A study released by environmental advocacy group Heal the Bay on Wednesday has revealed dangerously high levels of fecal bacteria in the Los Angeles River.
“The bacteria is sometimes over the threshold limits and can be unhealthy in the Sepulveda Basin,” Katherine Pease, author of the Heal the Bay study, told the Los Angeles Daily News. “These bacteria can make kayakers sick if they get it into their mouths, or cuts, or eyes. I wouldn’t drink it. If you take certain precautions, it should be pretty safe,” Pease said.
Samples were reportedly drawn once a week for three months last summer from the Sepulveda Basin in Lake Balboa and in the Elysian Valley north of downtown. The study also found that the bacteria enterococcus exceeded federal standards in 100 percent of water samples at the Rattlesnake and Steelhead parks in California’s Elysian Valley.

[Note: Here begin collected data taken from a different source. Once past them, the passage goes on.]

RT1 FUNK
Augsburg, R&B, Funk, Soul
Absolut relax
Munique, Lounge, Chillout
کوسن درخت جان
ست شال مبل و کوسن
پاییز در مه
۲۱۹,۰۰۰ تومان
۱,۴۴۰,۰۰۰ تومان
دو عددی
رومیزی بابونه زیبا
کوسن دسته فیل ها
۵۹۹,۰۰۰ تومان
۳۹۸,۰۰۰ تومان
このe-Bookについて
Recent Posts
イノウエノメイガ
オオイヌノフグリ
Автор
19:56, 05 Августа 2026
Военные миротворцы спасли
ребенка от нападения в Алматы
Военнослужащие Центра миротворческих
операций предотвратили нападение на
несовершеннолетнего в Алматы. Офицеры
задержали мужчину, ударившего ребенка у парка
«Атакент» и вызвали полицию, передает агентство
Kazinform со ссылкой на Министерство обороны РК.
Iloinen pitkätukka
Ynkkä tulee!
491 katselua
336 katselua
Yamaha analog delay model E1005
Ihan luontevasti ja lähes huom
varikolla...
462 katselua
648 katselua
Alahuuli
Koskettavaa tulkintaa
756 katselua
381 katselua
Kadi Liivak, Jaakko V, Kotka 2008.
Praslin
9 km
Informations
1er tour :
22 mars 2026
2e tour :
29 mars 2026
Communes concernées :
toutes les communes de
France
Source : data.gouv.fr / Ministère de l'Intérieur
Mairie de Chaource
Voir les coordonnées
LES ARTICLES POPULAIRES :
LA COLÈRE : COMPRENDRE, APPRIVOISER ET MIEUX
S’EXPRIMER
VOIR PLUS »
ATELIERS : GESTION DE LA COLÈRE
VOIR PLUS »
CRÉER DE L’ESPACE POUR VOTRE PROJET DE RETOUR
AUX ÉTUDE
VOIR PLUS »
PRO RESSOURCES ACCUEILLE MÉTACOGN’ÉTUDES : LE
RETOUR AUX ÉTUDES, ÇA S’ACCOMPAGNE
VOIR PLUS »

The presence of this fecal bacteria heightens the risk for ear infections, respiratory infections and gastrointestinal illnesses. According to the Daily News, Heal the Bay suggested that leaks from wastewater collection systems, illegal connections and failing septic tanks and waste from humans and pets likely caused the urban runoff.
However, Mike Meno of the Conservation Corps and a spokesman for Paddle the L.A. River, which is described as an outfitter for the Los Angeles Conservation Corps, took a different take. He told the Daily News: “the water is purified. And if it’s deemed safe enough to paddle, it’s good enough for us. If it wasn’t safe, the L.A. Conservation Corps wouldn’t be putting kayaks in the water.”
Last year, the Daily News reported that a similar study that was published by the Heal the Bay found that similar traces of fecal matter were found in the fresh-water ponds and swimming holes in and across from the Santa Monica Mountains.
The L.A. River is not alone. Earlier this week, a doctor warned that athletes swimming offshore at the Rio de Janeiro Olympics “will literally be swimming in human crap.”